OpenAI Discussed Giving U.S. Government A 5% Stake In Early Trump Talks


OpenAI has discussed giving the U.S. government a 5% stake as part of early talks with the Trump administration over public ownership in frontier AI companies.

The proposal would place Washington on OpenAI’s cap table before any public listing, with Sam Altman pitching the idea as one part of a wider plan for the government to hold 5% stakes in leading U.S. AI developers. The model would run through a sovereign-wealth-style vehicle designed to give Americans exposure to gains from artificial intelligence.

The talks remain early-stage. No final agreement has been announced, and no U.S. government equity stake in OpenAI has been confirmed. The plan would also depend on whether other major AI companies agree to participate, with Anthropic, Google and Meta named among the firms that could be asked to follow a similar structure.

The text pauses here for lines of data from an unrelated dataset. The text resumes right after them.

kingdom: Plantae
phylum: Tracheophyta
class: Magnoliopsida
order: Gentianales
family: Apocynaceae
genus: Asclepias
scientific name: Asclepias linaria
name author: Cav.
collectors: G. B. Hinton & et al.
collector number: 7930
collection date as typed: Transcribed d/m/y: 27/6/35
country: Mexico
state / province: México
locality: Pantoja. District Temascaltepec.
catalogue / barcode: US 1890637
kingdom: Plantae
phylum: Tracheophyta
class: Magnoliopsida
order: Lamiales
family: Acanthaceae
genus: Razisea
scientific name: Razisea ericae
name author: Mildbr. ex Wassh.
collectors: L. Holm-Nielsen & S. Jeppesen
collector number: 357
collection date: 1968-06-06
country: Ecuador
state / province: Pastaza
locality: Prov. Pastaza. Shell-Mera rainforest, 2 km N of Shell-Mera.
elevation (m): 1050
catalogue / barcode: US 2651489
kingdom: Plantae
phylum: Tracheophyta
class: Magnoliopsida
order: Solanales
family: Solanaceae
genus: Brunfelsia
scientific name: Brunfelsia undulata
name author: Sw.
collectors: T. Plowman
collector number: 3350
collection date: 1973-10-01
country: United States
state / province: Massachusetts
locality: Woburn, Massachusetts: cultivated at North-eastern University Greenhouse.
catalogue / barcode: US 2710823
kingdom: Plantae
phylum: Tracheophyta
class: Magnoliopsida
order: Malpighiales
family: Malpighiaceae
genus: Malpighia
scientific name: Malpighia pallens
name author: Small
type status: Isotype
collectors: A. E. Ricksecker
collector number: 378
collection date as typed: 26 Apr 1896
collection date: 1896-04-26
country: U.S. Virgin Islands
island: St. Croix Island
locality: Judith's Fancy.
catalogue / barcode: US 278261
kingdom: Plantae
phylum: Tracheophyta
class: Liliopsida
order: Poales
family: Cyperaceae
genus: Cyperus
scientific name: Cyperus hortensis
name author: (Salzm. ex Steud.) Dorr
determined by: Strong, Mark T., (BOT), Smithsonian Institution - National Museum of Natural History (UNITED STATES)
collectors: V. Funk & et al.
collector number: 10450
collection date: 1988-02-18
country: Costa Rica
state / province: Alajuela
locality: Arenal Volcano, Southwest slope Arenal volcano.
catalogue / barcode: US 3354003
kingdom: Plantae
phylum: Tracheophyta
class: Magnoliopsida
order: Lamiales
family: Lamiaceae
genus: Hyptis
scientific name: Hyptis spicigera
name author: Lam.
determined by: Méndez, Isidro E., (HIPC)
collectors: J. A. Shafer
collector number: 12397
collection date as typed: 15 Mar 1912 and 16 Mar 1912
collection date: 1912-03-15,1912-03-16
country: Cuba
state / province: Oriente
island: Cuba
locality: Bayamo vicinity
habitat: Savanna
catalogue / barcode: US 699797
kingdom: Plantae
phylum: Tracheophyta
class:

OpenAI’s valuation was recently placed at $852 billion, making a 5% stake worth about $42.6 billion on that figure. The company has also been moving closer to public-market scrutiny, with a potential OpenAI IPO already drawing attention from investors, AI users and companies building around frontier-model access.

Public Wealth Fund Idea Links AI Gains To Citizens

OpenAI already floated a Public Wealth Fund in an April policy paper on industrial policy for the intelligence age. The proposal described a fund that could give every citizen, including people not invested in financial markets, a stake in AI-driven economic growth.

That earlier policy paper did not set a fixed 5% equity transfer. The new discussions add a possible number and structure: direct government ownership in OpenAI and potentially other leading U.S. AI firms through a public investment vehicle.

Altman has used Alaska’s Permanent Fund as a comparison for the idea. Alaska’s fund invests oil-related wealth and pays annual dividends to eligible residents. The AI version would apply a similar public-wealth concept to equity gains from companies building and deploying advanced models.

The proposal also fits the company’s capital needs. OpenAI’s large compute spending has become a central issue as revenue scales. The company recently burned $3.7 billion in the first quarter while revenue reached $5.7 billion, keeping financing, valuation and governance tied closely to its next stage of growth.

No Final Deal Announced

The talks come as Washington increases its role in AI oversight, export controls, model access and national-security review. A public stake would create a financial link between the government and companies it also regulates, making the legal structure, voting rights, dividend rights and conflict rules central details if the idea advances.

Several points remain unresolved. The proposal has not been converted into legislation, no fund terms have been published, and no participation commitments have been announced from Anthropic, Google or Meta. The structure would also need to define whether the government receives voting shares, non-voting shares, warrants, future IPO stock or another instrument.

OpenAI has not announced a signed agreement with the U.S. government. As of July 2, the proposal remained in early talks, with the 5% figure tied to OpenAI and a broader plan for similar stakes in leading American AI developers.